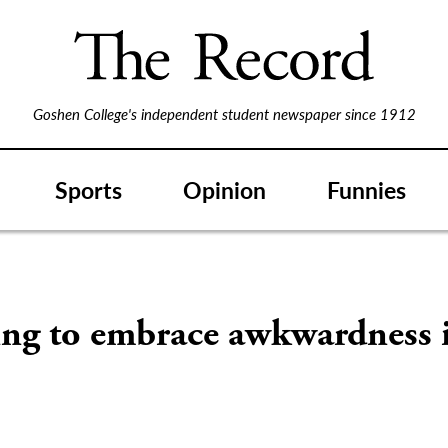
Goshen College's independent student newspaper since 1912
Sports
Opinion
Funnies
ing to embrace awkwardness 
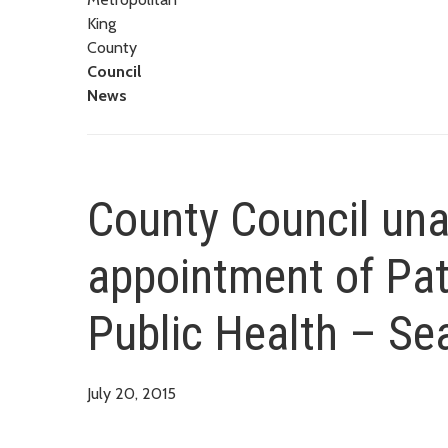
King
County
Council
News
County Council un
appointment of Pat
Public Health – Se
July 20, 2015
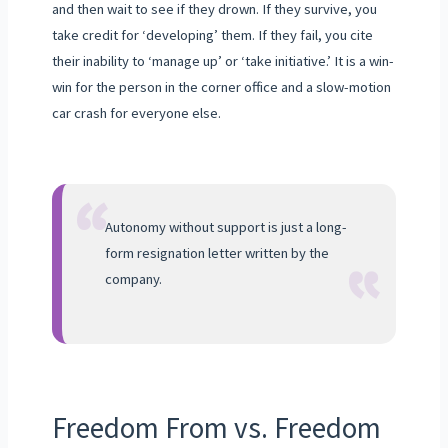
and then wait to see if they drown. If they survive, you
take credit for ‘developing’ them. If they fail, you cite
their inability to ‘manage up’ or ‘take initiative.’ It is a win-
win for the person in the corner office and a slow-motion
car crash for everyone else.
“
“
Autonomy without support is just a long-
form resignation letter written by the
company.
Freedom From vs. Freedom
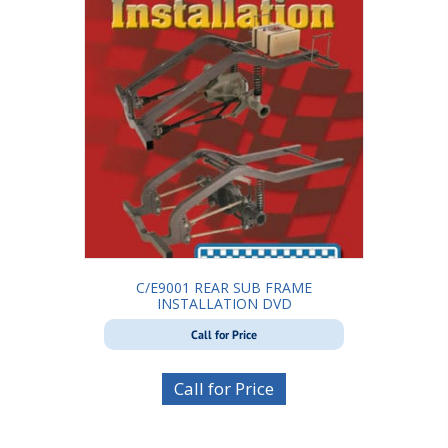
C/E9001 REAR SUB FRAME
INSTALLATION DVD
Call for Price
Call for Price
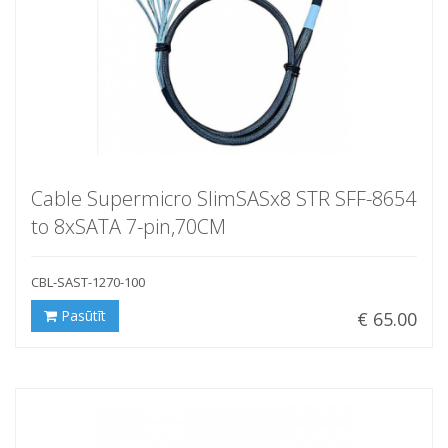
Cable Supermicro SlimSASx8 STR SFF-8654
to 8xSATA 7-pin,70CM
CBL-SAST-1270-100
Pasūtīt
€ 65.00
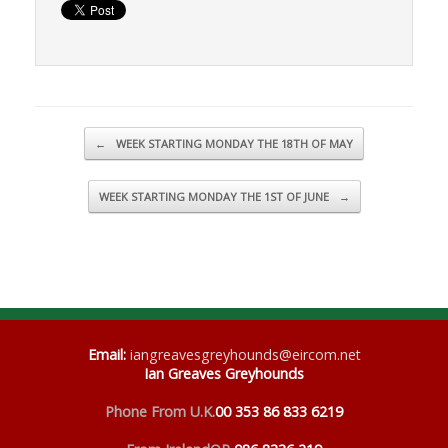
Post navigation
←
WEEK STARTING MONDAY THE 18TH OF MAY
WEEK STARTING MONDAY THE 1ST OF JUNE
→
Email
:
iangreavesgreyhounds@eircom.net
Ian Greaves Greyhounds
Phone From U.K.
00 353 86 833 6219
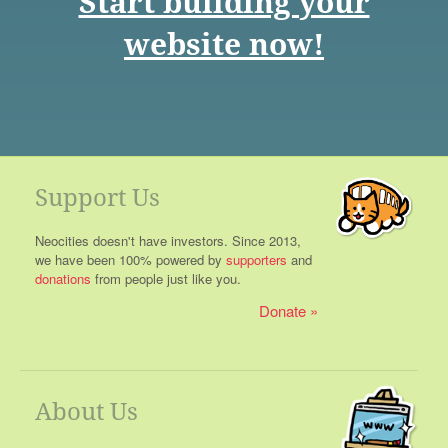
Start building your
website now!
Support Us
Neocities doesn't have investors. Since 2013,
we have been 100% powered by
supporters
and
donations
from people just like you.
Donate
About Us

▶ [THE PROBLEM]: Give the count of lines in the entries above that hold the word "WEEK", with no other words.

▶ [TASK ANSWER]: 2